South Africa will no longer have quotas for non-white players in sports teams.
Pietersen moved to England after becoming frustrated by the policy
The policy has caused controversy in rugby and cricket, and was cited by England batsman Kevin Pietersen as the main reason he left the country.
Sports minister Makhenkesi Stofile says the focus will switch to helping black athletes by investing £15m a year.
"Quotas are out. We are not going to decide who must be on the team.

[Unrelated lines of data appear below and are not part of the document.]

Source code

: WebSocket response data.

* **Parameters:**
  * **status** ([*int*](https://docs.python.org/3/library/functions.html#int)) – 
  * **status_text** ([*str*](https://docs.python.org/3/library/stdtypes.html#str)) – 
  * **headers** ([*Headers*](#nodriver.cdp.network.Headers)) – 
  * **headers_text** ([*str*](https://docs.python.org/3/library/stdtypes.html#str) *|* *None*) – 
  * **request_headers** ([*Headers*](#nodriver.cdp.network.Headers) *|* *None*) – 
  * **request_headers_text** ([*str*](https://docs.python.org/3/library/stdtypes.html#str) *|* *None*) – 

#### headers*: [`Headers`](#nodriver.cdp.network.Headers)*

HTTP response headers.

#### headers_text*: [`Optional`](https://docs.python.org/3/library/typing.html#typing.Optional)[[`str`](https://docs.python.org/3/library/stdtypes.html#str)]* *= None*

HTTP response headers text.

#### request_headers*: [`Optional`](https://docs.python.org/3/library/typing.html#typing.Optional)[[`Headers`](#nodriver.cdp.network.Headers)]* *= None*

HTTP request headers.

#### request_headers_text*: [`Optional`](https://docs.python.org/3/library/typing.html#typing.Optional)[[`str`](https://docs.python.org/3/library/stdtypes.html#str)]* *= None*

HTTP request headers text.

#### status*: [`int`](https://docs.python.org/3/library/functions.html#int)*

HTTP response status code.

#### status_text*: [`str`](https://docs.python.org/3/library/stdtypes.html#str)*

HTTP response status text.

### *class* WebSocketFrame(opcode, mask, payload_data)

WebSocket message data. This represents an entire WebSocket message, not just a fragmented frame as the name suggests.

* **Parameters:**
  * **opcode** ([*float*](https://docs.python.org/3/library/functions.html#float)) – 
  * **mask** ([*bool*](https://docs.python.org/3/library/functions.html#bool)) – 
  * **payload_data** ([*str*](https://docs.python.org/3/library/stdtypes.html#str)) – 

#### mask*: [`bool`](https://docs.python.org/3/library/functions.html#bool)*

All we are saying is expose everybody, give them an opportunity," Stofile said.
The presence of only two non-white players in South Africa's World Cup-winning rugby team's starting line-up, 13 years after the end of apartheid, led to a new debate over the progress of black sportsmen and women.

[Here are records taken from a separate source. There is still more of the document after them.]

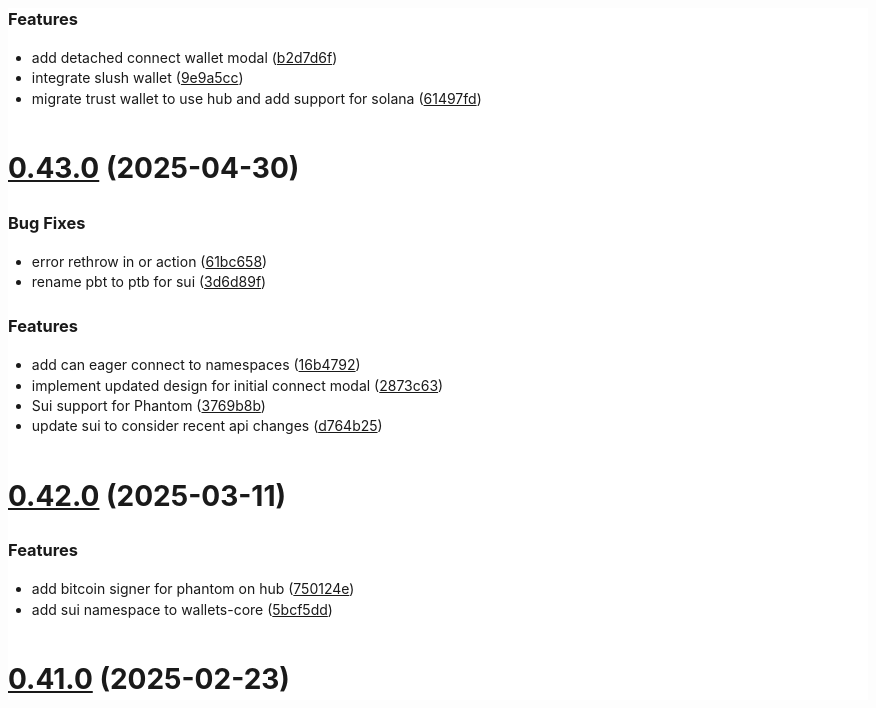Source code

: 
### Features

* add detached connect wallet modal ([b2d7d6f](https://github.com/rango-exchange/rango-client/commit/b2d7d6fda2bdfe3e9f72baba95a1a7694e3db21a))
* integrate slush wallet ([9e9a5cc](https://github.com/rango-exchange/rango-client/commit/9e9a5ccb802fbd1f9a50322a89f65b557f152c6a))
* migrate trust wallet to use hub and add support for solana ([61497fd](https://github.com/rango-exchange/rango-client/commit/61497fd40d48d48030e5a6d7ece53b5b7daf7b09))



# [0.43.0](https://github.com/rango-exchange/rango-client/compare/wallets-core@0.42.0...wallets-core@0.43.0) (2025-04-30)


### Bug Fixes

* error rethrow in or action ([61bc658](https://github.com/rango-exchange/rango-client/commit/61bc658f6a0dab513bb595e2943c85b675c65ada))
* rename pbt to ptb for sui ([3d6d89f](https://github.com/rango-exchange/rango-client/commit/3d6d89f2265766607a15d61e0df92643fb33072b))


### Features

* add can eager connect to namespaces ([16b4792](https://github.com/rango-exchange/rango-client/commit/16b4792f877b565ccf767be22ebe14fa79ddd8c6))
* implement updated design for initial connect modal ([2873c63](https://github.com/rango-exchange/rango-client/commit/2873c630de0740bb3b9f4e52bfa018857bd54dcd))
* Sui support for Phantom ([3769b8b](https://github.com/rango-exchange/rango-client/commit/3769b8ba174783190e242103548bcf4da28cff14))
* update sui to consider recent api changes ([d764b25](https://github.com/rango-exchange/rango-client/commit/d764b2501df9bb295f63cdbc0b05acd4a3abb4b9))



# [0.42.0](https://github.com/rango-exchange/rango-client/compare/wallets-core@0.41.0...wallets-core@0.42.0) (2025-03-11)


### Features

* add bitcoin signer for phantom on hub ([750124e](https://github.com/rango-exchange/rango-client/commit/750124e693753078abb537d4043964e2eebdbc01))
* add sui namespace to wallets-core ([5bcf5dd](https://github.com/rango-exchange/rango-client/commit/5bcf5ddd1444bcabb894ddfac0e3766c88988fbd))



# [0.41.0](https://github.com/rango-exchange/rango-client/compare/wallets-core@0.40.0...wallets-core@0.41.0) (2025-02-23)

World Cup winning coach Jake White was not in favour of quotas, saying the team should be selected on merit.
The BBC's correspondent in Cape Town, Mohammed Allie, said: "The idea of quotas is still favoured by a marginal majority, according to a survey."
He added previous claims by political leaders that sporting success was not as important as bringing through black sporting talent had been revised after the Springboks' triumph in France.
"The World Cup being paraded around for four days has brought home to people how important it is to have winning teams," Allie said.
"And that's why so much is being put into the team for the 2010 football World Cup - it will be a disaster if the team does not get past the first stage."
Stofile, previously a staunch supporter of quotas, said the experiment had failed but insisted black sporting success stories could be created with the correct funding.
"Quotas were used only for window dressing for international consumption," he added.
"We must kill the myth that black people cannot play certain sporting codes because they are black.
"Let us put our resources into the development of talent."